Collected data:
---+---

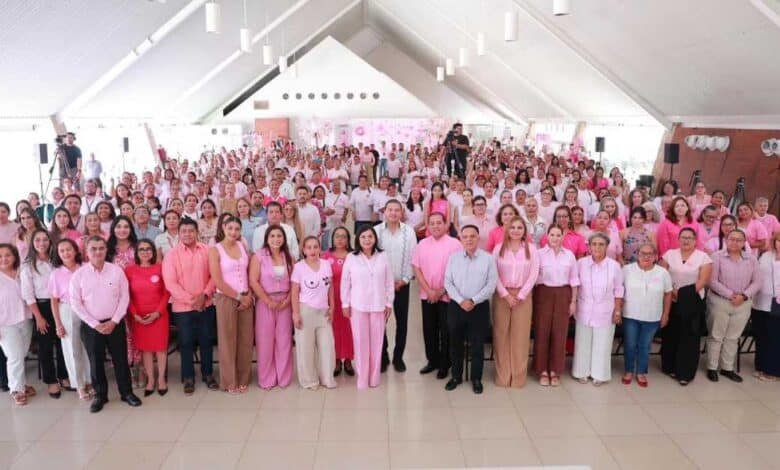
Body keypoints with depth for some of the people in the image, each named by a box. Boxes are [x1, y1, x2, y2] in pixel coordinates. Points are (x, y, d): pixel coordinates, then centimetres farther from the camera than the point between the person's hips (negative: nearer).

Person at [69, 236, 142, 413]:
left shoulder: (117, 270, -4)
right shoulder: (79, 274, -5)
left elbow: (124, 297, -2)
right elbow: (76, 303, -5)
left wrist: (114, 321, -9)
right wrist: (95, 324, -9)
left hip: (115, 323, 0)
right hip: (91, 325, 0)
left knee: (120, 359, 7)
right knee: (96, 362, 9)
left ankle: (126, 392, 22)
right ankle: (100, 395, 25)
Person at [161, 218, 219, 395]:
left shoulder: (207, 251, 1)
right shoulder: (172, 254, -5)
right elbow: (170, 283, -10)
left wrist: (204, 295, -13)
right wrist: (190, 299, -15)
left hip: (206, 304, 2)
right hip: (183, 307, -1)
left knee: (206, 340, 11)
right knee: (186, 342, 7)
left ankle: (208, 374, 25)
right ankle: (188, 377, 21)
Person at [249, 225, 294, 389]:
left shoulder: (288, 257, 7)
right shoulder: (259, 256, -6)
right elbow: (253, 281, -12)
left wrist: (287, 299, -6)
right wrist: (269, 301, -13)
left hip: (284, 303, 3)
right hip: (265, 302, -3)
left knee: (284, 340, 6)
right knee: (265, 341, 2)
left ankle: (283, 377, 18)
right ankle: (266, 379, 15)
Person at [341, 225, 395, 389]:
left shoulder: (383, 257, -1)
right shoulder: (351, 258, -3)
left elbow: (389, 282, 3)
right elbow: (345, 283, 2)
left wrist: (389, 303, 3)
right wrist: (345, 304, 0)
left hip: (378, 305, 1)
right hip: (358, 306, -1)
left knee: (376, 341, 8)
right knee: (361, 341, 4)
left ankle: (374, 377, 22)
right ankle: (362, 378, 17)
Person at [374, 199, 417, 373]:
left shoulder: (409, 231, -3)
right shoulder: (376, 231, -5)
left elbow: (412, 258, -2)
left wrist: (405, 280, -8)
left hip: (402, 283, 1)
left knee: (402, 322, 7)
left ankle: (398, 357, 22)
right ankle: (382, 357, 21)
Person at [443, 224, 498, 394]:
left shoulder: (488, 259, -3)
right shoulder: (453, 257, 2)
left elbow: (491, 285, -7)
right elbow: (448, 282, -1)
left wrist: (473, 301, -14)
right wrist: (461, 301, -12)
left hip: (479, 307, -2)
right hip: (456, 306, 2)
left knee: (477, 345, 6)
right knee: (455, 344, 11)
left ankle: (476, 379, 21)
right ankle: (456, 376, 26)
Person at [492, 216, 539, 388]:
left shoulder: (531, 249, 2)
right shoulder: (499, 248, 2)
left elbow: (533, 274, -3)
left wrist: (520, 296, -8)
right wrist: (506, 295, -10)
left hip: (523, 295, 0)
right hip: (502, 295, 0)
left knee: (520, 335, 3)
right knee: (501, 334, 3)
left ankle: (518, 376, 13)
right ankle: (503, 375, 12)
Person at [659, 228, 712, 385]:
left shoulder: (703, 257, -2)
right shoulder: (669, 254, 4)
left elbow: (703, 281, -9)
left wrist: (683, 293, -14)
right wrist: (671, 291, -15)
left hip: (693, 303, -2)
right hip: (671, 301, 2)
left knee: (689, 338, 2)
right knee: (670, 335, 7)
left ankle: (686, 373, 11)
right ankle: (670, 367, 21)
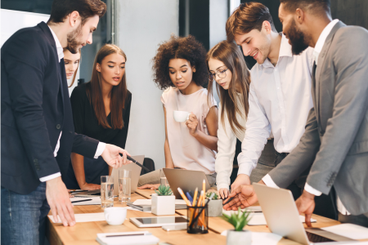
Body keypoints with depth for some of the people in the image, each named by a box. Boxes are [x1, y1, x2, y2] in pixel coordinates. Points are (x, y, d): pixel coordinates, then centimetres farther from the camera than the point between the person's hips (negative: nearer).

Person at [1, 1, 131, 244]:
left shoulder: (55, 56, 22)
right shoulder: (29, 41, -7)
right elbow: (28, 112, -18)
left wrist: (100, 148, 26)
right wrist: (52, 177, -22)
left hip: (40, 183, 9)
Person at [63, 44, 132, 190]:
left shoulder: (125, 97, -1)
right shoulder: (81, 93, -14)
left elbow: (119, 144, -1)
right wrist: (82, 184, -16)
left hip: (104, 167, 3)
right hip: (76, 166, -3)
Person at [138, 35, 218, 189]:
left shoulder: (206, 100, -11)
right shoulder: (168, 96, 6)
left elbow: (218, 145, -5)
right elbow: (168, 139, 7)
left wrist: (196, 132, -24)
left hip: (203, 174, -6)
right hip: (176, 169, 6)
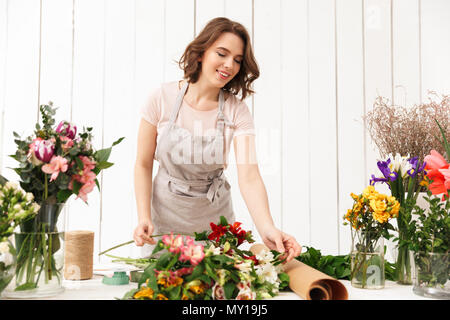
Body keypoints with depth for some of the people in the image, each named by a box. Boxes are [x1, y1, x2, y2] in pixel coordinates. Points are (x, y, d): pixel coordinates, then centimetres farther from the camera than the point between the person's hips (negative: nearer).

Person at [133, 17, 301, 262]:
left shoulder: (237, 111, -13)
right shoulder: (162, 98, -13)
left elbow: (249, 177, -24)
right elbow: (143, 165, -6)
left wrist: (267, 229, -40)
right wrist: (144, 218, -17)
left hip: (214, 216, 1)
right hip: (165, 214, 0)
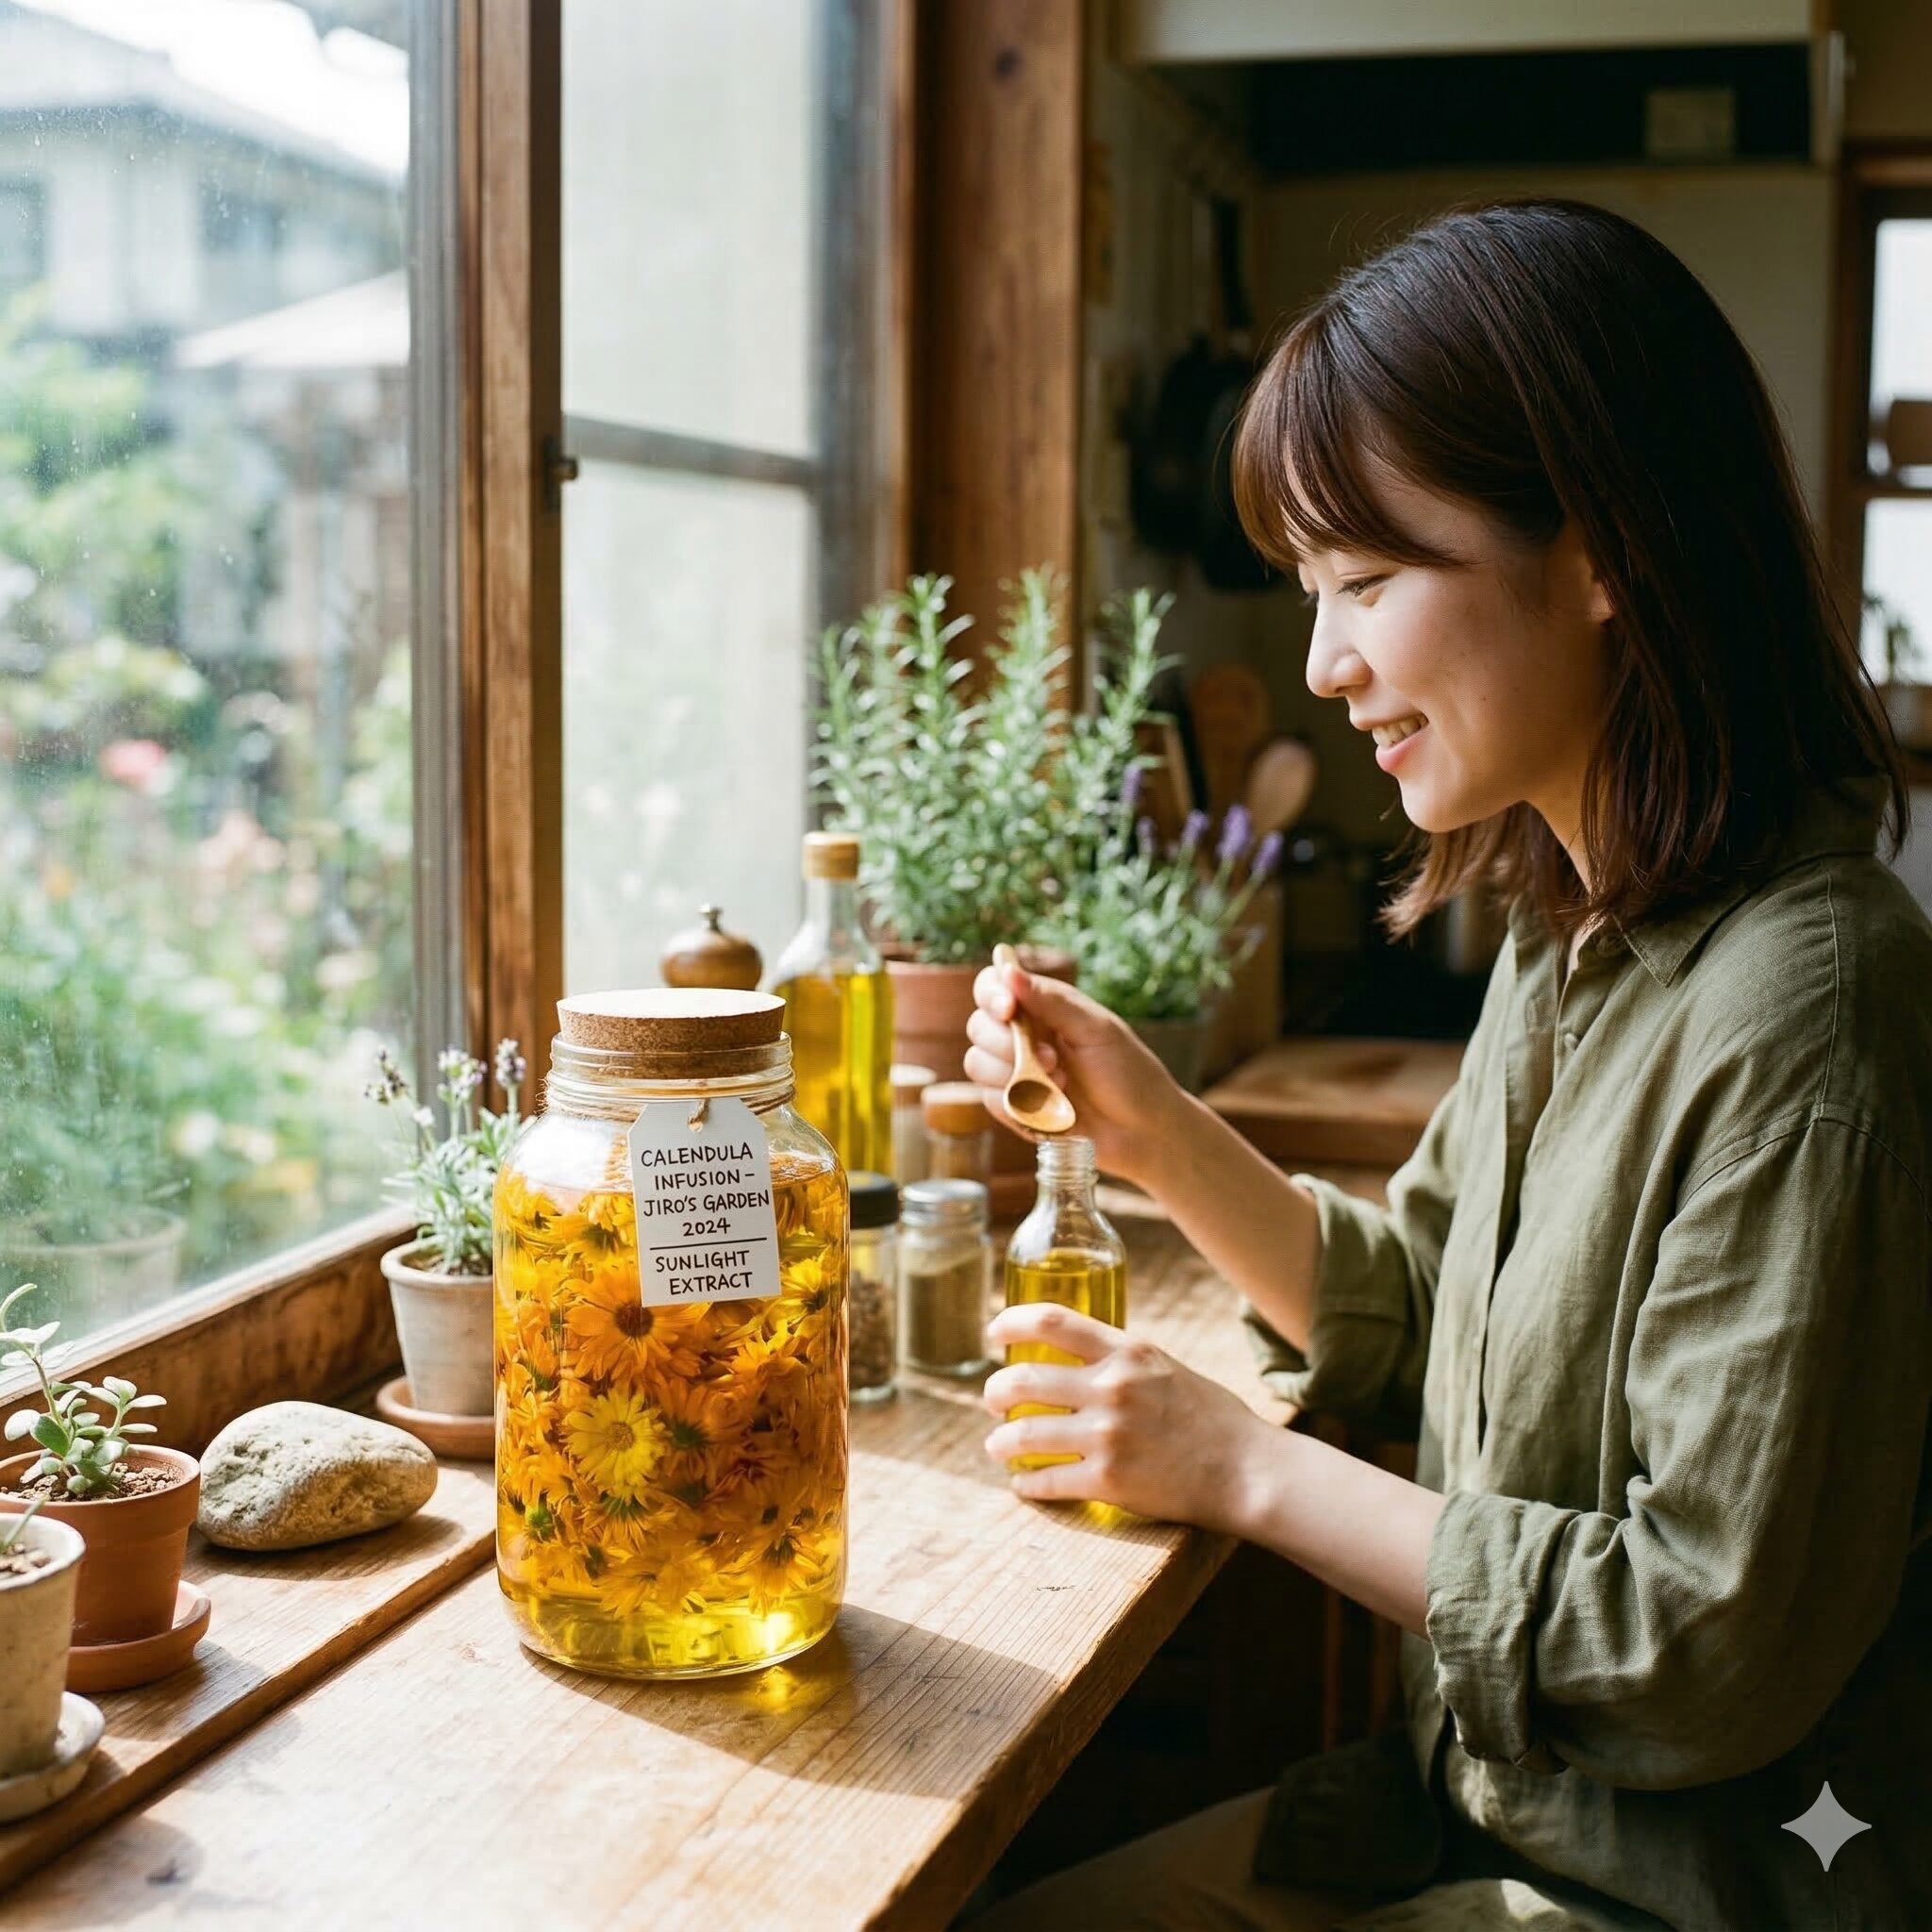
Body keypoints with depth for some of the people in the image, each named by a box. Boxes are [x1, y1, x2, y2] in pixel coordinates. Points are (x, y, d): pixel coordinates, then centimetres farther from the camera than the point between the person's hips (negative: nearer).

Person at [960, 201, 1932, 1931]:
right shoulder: (1568, 934, 3)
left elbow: (1719, 1648, -25)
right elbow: (1414, 1317, 13)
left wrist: (1244, 1467, -17)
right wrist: (1159, 1133, -2)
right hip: (1480, 1793, 7)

---+---

Problem requirements:
Write out the entire listing above again, replacing every "Person at" with "Subject at" and leaving everything else unchanged. Leave the pictures out.

Solution to this task:
Body keypoints with depth for some of the people in the image, each named by a box. Boxes are [x1, y1, x2, y2] in pixel coordinates. Points are (x, y, d): pixel coordinates, then centimetres farther from the camera than the point between the person's hips (negative: nearer).

Subject at [69, 236, 142, 413]:
left shoulder: (117, 270, -4)
right shoulder: (79, 274, -5)
left elbow: (124, 297, -2)
right elbow: (76, 303, -5)
left wrist: (114, 321, -9)
right wrist: (95, 324, -9)
left hip: (115, 323, 0)
right hip: (91, 325, 0)
left knee: (120, 359, 7)
right knee: (96, 362, 9)
left ankle: (126, 392, 22)
right ankle: (100, 395, 25)
Subject at [161, 218, 219, 395]:
left shoulder: (207, 251, 1)
right shoulder: (172, 254, -5)
right elbow: (170, 283, -10)
left wrist: (204, 295, -13)
right wrist: (190, 299, -15)
left hip: (206, 304, 2)
right hip: (183, 307, -1)
left knee: (206, 340, 11)
right knee: (186, 342, 7)
left ankle: (208, 374, 25)
right ankle: (188, 377, 21)
Subject at [249, 225, 294, 389]:
left shoulder: (288, 257, 7)
right shoulder: (259, 256, -6)
right elbow: (253, 281, -12)
left wrist: (287, 299, -6)
right wrist: (269, 301, -13)
left hip: (284, 303, 3)
right hip: (265, 302, -3)
left knee: (284, 340, 6)
right knee: (265, 341, 2)
left ankle: (283, 377, 18)
right ankle: (266, 379, 15)
Subject at [341, 225, 395, 389]:
left shoulder: (383, 257, -1)
right shoulder: (351, 258, -3)
left elbow: (389, 282, 3)
right elbow: (345, 283, 2)
left wrist: (389, 303, 3)
right wrist: (345, 304, 0)
left hip: (378, 305, 1)
right hip: (358, 306, -1)
left knee: (376, 341, 8)
right knee: (361, 341, 4)
left ankle: (374, 377, 22)
right ankle: (362, 378, 17)
Subject at [374, 199, 417, 373]:
left shoulder: (409, 231, -3)
right shoulder: (376, 231, -5)
left elbow: (412, 258, -2)
left wrist: (405, 280, -8)
left hip: (402, 283, 1)
left knee: (402, 322, 7)
left ankle: (398, 357, 22)
right ankle: (382, 357, 21)
Subject at [443, 224, 498, 394]:
left shoulder: (488, 259, -3)
right shoulder: (453, 257, 2)
left elbow: (491, 285, -7)
right elbow: (448, 282, -1)
left wrist: (473, 301, -14)
right wrist: (461, 301, -12)
left hip: (479, 307, -2)
right hip: (456, 306, 2)
left knee: (477, 345, 6)
right knee: (455, 344, 11)
left ankle: (476, 379, 21)
right ankle: (456, 376, 26)
Subject at [492, 216, 539, 388]:
left shoulder: (531, 249, 2)
right shoulder: (499, 248, 2)
left elbow: (533, 274, -3)
left wrist: (520, 296, -8)
right wrist: (506, 295, -10)
left hip: (523, 295, 0)
right hip: (502, 295, 0)
left knee: (520, 335, 3)
right knee: (501, 334, 3)
left ankle: (518, 376, 13)
right ankle: (503, 375, 12)
Subject at [659, 228, 712, 385]:
left shoulder: (703, 257, -2)
right shoulder: (669, 254, 4)
left elbow: (703, 281, -9)
left wrist: (683, 293, -14)
right wrist: (671, 291, -15)
left hip: (693, 303, -2)
right hip: (671, 301, 2)
left knee: (689, 338, 2)
right knee: (670, 335, 7)
left ankle: (686, 373, 11)
right ankle: (670, 367, 21)
Body keypoints with depth for some of the people in the image, each named by a box. Boxes are [x1, y1, x2, y2] in pixel coordinates. Points are (x, y, d): pixel coordinates, then centimetres farther from the camera than the point between the person's hips (negative: nearer).

Subject at [1, 1, 131, 244]:
left shoulder: (55, 56, 22)
right shoulder: (29, 41, -7)
right elbow: (28, 112, -18)
left wrist: (100, 148, 26)
right wrist: (52, 177, -22)
left hip: (40, 183, 9)
Subject at [63, 44, 132, 190]:
left shoulder: (125, 97, -1)
right shoulder: (81, 93, -14)
left elbow: (119, 144, -1)
right wrist: (82, 184, -16)
left hip: (104, 167, 3)
right hip: (76, 166, -3)
Subject at [138, 35, 218, 189]:
left shoulder: (206, 100, -11)
right shoulder: (168, 96, 6)
left elbow: (218, 145, -5)
right elbow: (168, 139, 7)
left wrist: (196, 132, -24)
left hip: (203, 174, -6)
right hip: (176, 169, 6)
Body keypoints with depth for some of the people in the image, each named by a box. Boxes are [x1, y1, x2, y2] in pixel coordinates. Points are (x, y, d): pixel coordinates, then centimetres farther from the camera than the point between the person's hips (negative: nearer).

Subject at [133, 17, 301, 262]:
left shoulder: (237, 111, -13)
right shoulder: (162, 98, -13)
left elbow: (249, 177, -24)
right elbow: (143, 165, -6)
left wrist: (267, 229, -40)
right wrist: (144, 218, -17)
left hip: (214, 216, 1)
right hip: (165, 214, 0)
Body keypoints with depth for some of the people in the image, each named by a box. Boxes are [x1, y1, x2, y2] in pixel coordinates. Points are (x, y, d): pixel coordinates, then centimetres farther from the camera than the point between the person's hips (negative: nearer).

Subject at [960, 201, 1932, 1931]:
right shoulder: (1568, 934, 3)
left elbow: (1719, 1648, -25)
right elbow: (1414, 1317, 13)
left wrist: (1244, 1467, -17)
right wrist: (1159, 1133, -2)
right hip: (1480, 1793, 7)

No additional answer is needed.